小説 「Company Crusher」 1

1.先生からの贈り物

 彼は、不思議なヘッドホンを持っています。それは、ヘッドホンそのものがラジオになっていて、頭に着けてスイッチを入れれば、番組を聴くことが出来ます。更には、お店で買える普通のラジオとは全く別のチャンネルを幾つも受信することが出来るのです。そして、それはコードレスで充電が出来ます。パソコンの上に置いておくだけでいいのです。
 彼に そのヘッドホンをくれた「先生」は、もう亡くなりました。先生は、彼が通っていた職業訓練施設の職員でした。そこに通うまで一度も働いたことが無かった彼に、手取り足取り【働き方】を教えた人です。
 先生は、82歳で引退しました。
 一緒に訓練が出来る最後の日、先生は彼にヘッドホンを贈りました。
「これは……私が昔、ある人から譲り受けた【秘密のヘッドホン】なんだ。世界に……500台あるか、ないか、といったところかな?……特別な品なんだ。お金で買えるものではないから、壊さないよう大切に使いなさいね」
彼は「はい!」と元気良く答えました。
 当時の彼は、先生以外の人とは ほとんど会話が出来ませんでした。

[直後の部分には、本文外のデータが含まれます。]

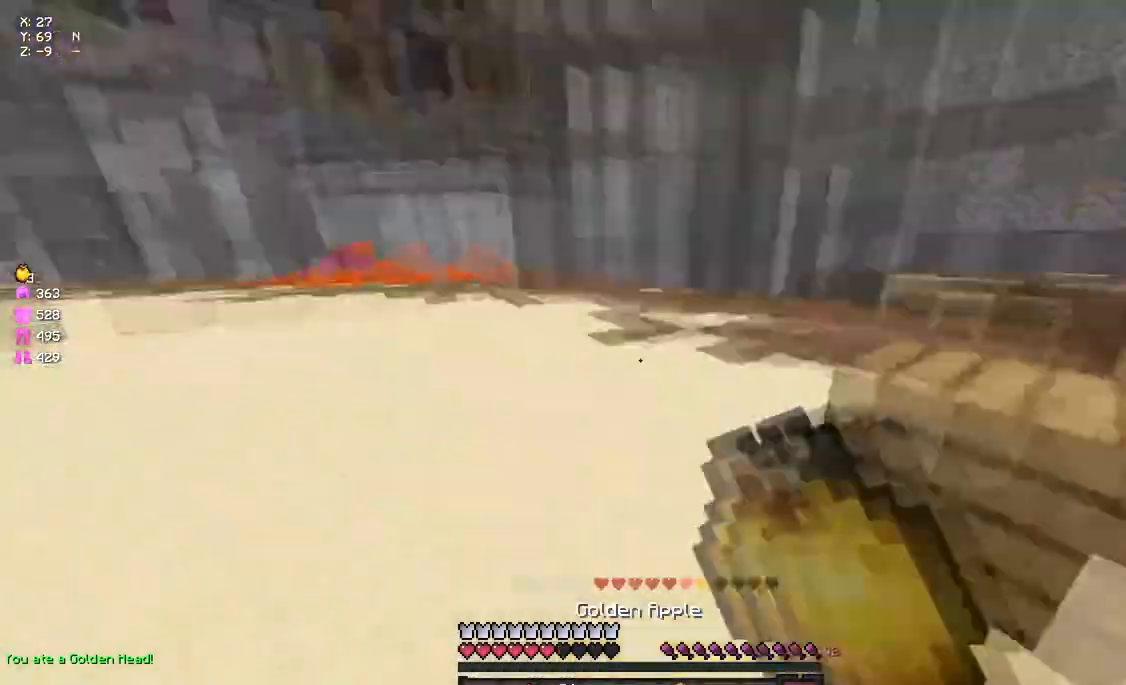
{"keys": ["a", "d", "w"], "mouse": ["left"], "events": [[33, "a", "up"], [83, "d", "down"], [83, "mouse_left", "up"], [133, "mouse_right", "up"], [250, "d", "up"], [250, "mouse_left", "down"], [350, "d", "down"], [467, "a", "down"]]}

というより、ほとんどの人は彼の言葉を理解できませんでした。
 彼は、両親による厳しい監視の下、受験勉強以外のことは何もさせてもらえない生活が何年も続いた影響で、世間のことをよく知らなかったというだけではなく、したくもない猛勉強を強いられ続けたことによる 凄まじいストレスで、重篤な『こころの病気』に罹っていました。いつも、他の誰にも見えない空気中の【文字】を読んだり、誰にも聴こえない【声】を聴くのに夢中でした。彼は空気中に浮かんでいる【文字】を読むことによって、他の人の感情や考えが概ね解りましたし、彼が心の中で神様に語りかけると、その【声】が返ってくるのです。そのため、彼は自分と先生以外の人間が話す言葉・書いて寄越す言葉には、まったく興味がありませんでした。
 そして、それは当時の医学では「死ぬまで治らない」と考えられていました。
 しかし、先生は何ら特別なことはしませんでした。他の訓練生達と同じように、彼にも挨拶や返事、言葉遣い、制服の着方や洗い方、作業の手順と目的……一つずつ、丁寧に教えました。小中学校で習ったような漢字や計算も、一緒に復習しました。
 彼は、やかんで お湯を沸かす方法や、食器の洗い方、野菜を長持ちさせる方法等を、そこで初めて知りました。実家だと、台所に近寄ることさえ許されなかったからです。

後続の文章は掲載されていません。